[Information supplied]

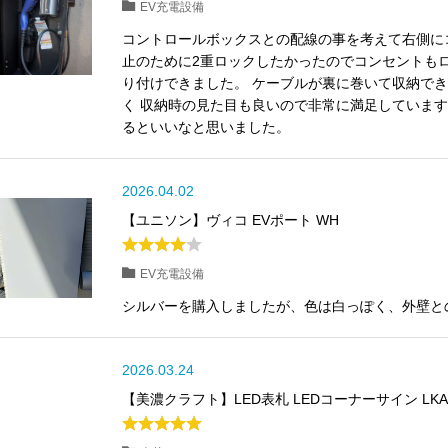
EV充電設備
コントロールボックスとの配線の事を考えて右側に
止のために2重ロックしたかったのでコンセントもロ
り付けできました。 ケーブルが裏に巻いて収納で
く 収納時の見た目も良いので非常に満足しています
るといいなと思いました。
2026.04.02
【ユニソン】ヴィコ EVポート WH
EV充電設備
シルバーを購入しましたが、色は白っぽく、外壁と
2026.03.24
【美濃クラフト】LED表札 LEDコーナーサイン LKA-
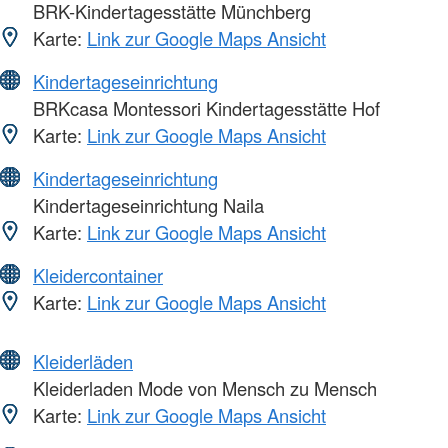
BRK-Kindertagesstätte Münchberg
Karte:
Link zur Google Maps Ansicht
Kindertageseinrichtung
BRKcasa Montessori Kindertagesstätte Hof
Karte:
Link zur Google Maps Ansicht
Kindertageseinrichtung
Kindertageseinrichtung Naila
Karte:
Link zur Google Maps Ansicht
Kleidercontainer
Karte:
Link zur Google Maps Ansicht
Kleiderläden
Kleiderladen Mode von Mensch zu Mensch
Karte:
Link zur Google Maps Ansicht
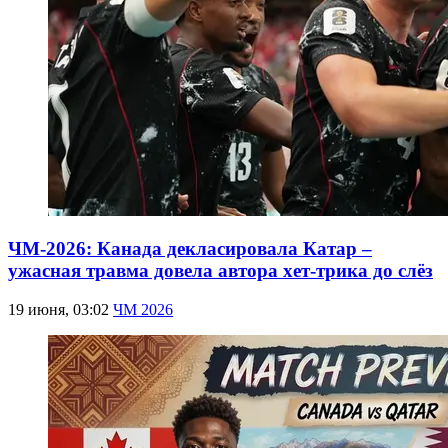
ЧМ-2026: Канада декласировала Катар –
ужасная травма довела автора хет-трика до слёз
19 июня, 03:02
ЧМ 2026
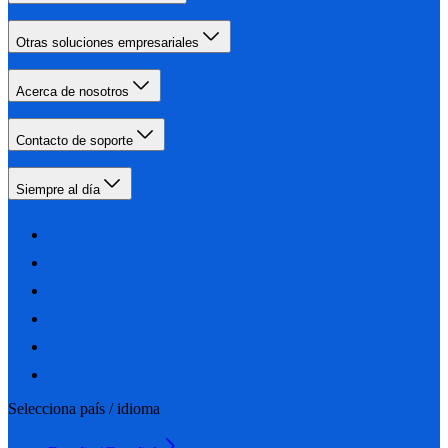
Otras soluciones empresariales
Acerca de nosotros
Contacto de soporte
Siempre al día
Selecciona país / idioma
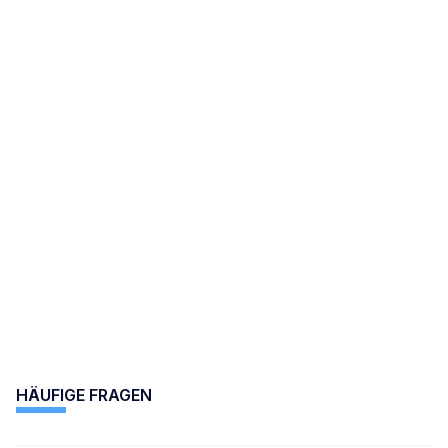
HÄUFIGE FRAGEN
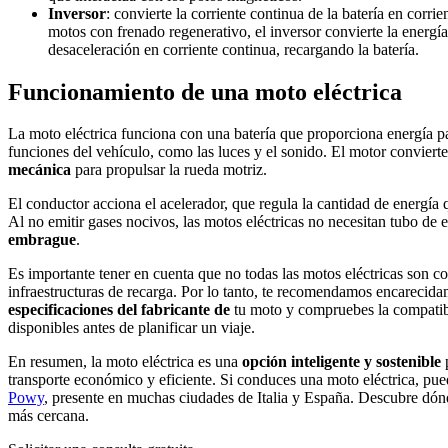
Inversor
: convierte la corriente continua de la batería en corrie
motos con frenado regenerativo, el inversor convierte la energía
desaceleración en corriente continua, recargando la batería.
Funcionamiento de una moto eléctrica
La moto eléctrica funciona con una batería que proporciona energía par
funciones del vehículo, como las luces y el sonido. El motor conviert
mecánica
para propulsar la rueda motriz.
El conductor acciona el acelerador, que regula la cantidad de energía q
Al no emitir gases nocivos, las motos eléctricas no necesitan tubo de 
embrague
.
Es importante tener en cuenta que no todas las motos eléctricas son c
infraestructuras de recarga. Por lo tanto, te recomendamos encarecid
especificaciones del fabricante de
tu moto y compruebes la compatibi
disponibles antes de planificar un viaje.
En resumen, la moto eléctrica es una
opción inteligente y sostenible
p
transporte económico y eficiente. Si conduces una moto eléctrica, pue
Powy
, presente en muchas ciudades de Italia y España. Descubre dónd
más cercana.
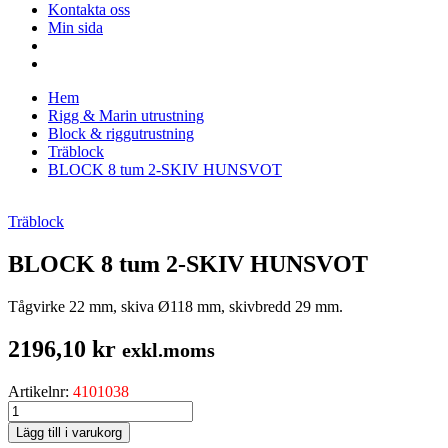
Kontakta oss
Min sida
Hem
Rigg & Marin utrustning
Block & riggutrustning
Träblock
BLOCK 8 tum 2-SKIV HUNSVOT
Träblock
BLOCK 8 tum 2-SKIV HUNSVOT
Tågvirke 22 mm, skiva Ø118 mm, skivbredd 29 mm.
2196,10
kr
exkl.moms
Artikelnr:
4101038
BLOCK
8
Lägg till i varukorg
tum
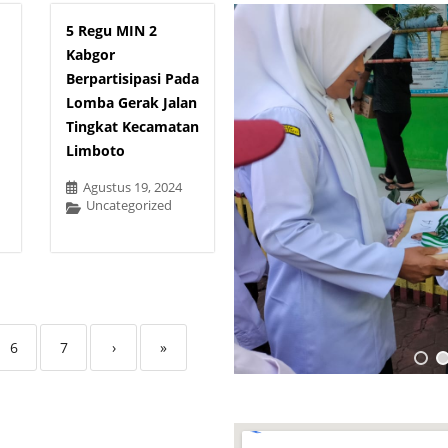
5 Regu MIN 2
Kabgor
Berpartisipasi Pada
Lomba Gerak Jalan
Tingkat Kecamatan
Limboto
Agustus 19, 2024
Uncategorized
6
7
›
»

[/Information supplied]

> **Prompt**: Please return the text of the entries above as a JSON list of strings, one string per line with blank lines dropped, starting at the very first line and stopping after the line that contains "Selecciona país / idioma". Leave the pictures out of the list.

> **Written solution**:
[
  "EV充電設備",
  "コントロールボックスとの配線の事を考えて右側に",
  "止のために2重ロックしたかったのでコンセントもロ",
  "り付けできました。 ケーブルが裏に巻いて収納で",
  "く 収納時の見た目も良いので非常に満足しています",
  "るといいなと思いました。",
  "2026.04.02",
  "【ユニソン】ヴィコ EVポート WH",
  "EV充電設備",
  "シルバーを購入しましたが、色は白っぽく、外壁と",
  "2026.03.24",
  "【美濃クラフト】LED表札 LEDコーナーサイン LKA-",
  "BRK-Kindertagesstätte Münchberg",
  "Karte:",
  "Link zur Google Maps Ansicht",
  "Kindertageseinrichtung",
  "BRKcasa Montessori Kindertagesstätte Hof",
  "Karte:",
  "Link zur Google Maps Ansicht",
  "Kindertageseinrichtung",
  "Kindertageseinrichtung Naila",
  "Karte:",
  "Link zur Google Maps Ansicht",
  "Kleidercontainer",
  "Karte:",
  "Link zur Google Maps Ansicht",
  "Kleiderläden",
  "Kleiderladen Mode von Mensch zu Mensch",
  "Karte:",
  "Link zur Google Maps Ansicht",
  "ЧМ-2026: Канада декласировала Катар –",
  "ужасная травма довела автора хет-трика до слёз",
  "19 июня, 03:02",
  "ЧМ 2026",
  "Otras soluciones empresariales",
  "Acerca de nosotros",
  "Contacto de soporte",
  "Siempre al día",
  "Selecciona país / idioma"
]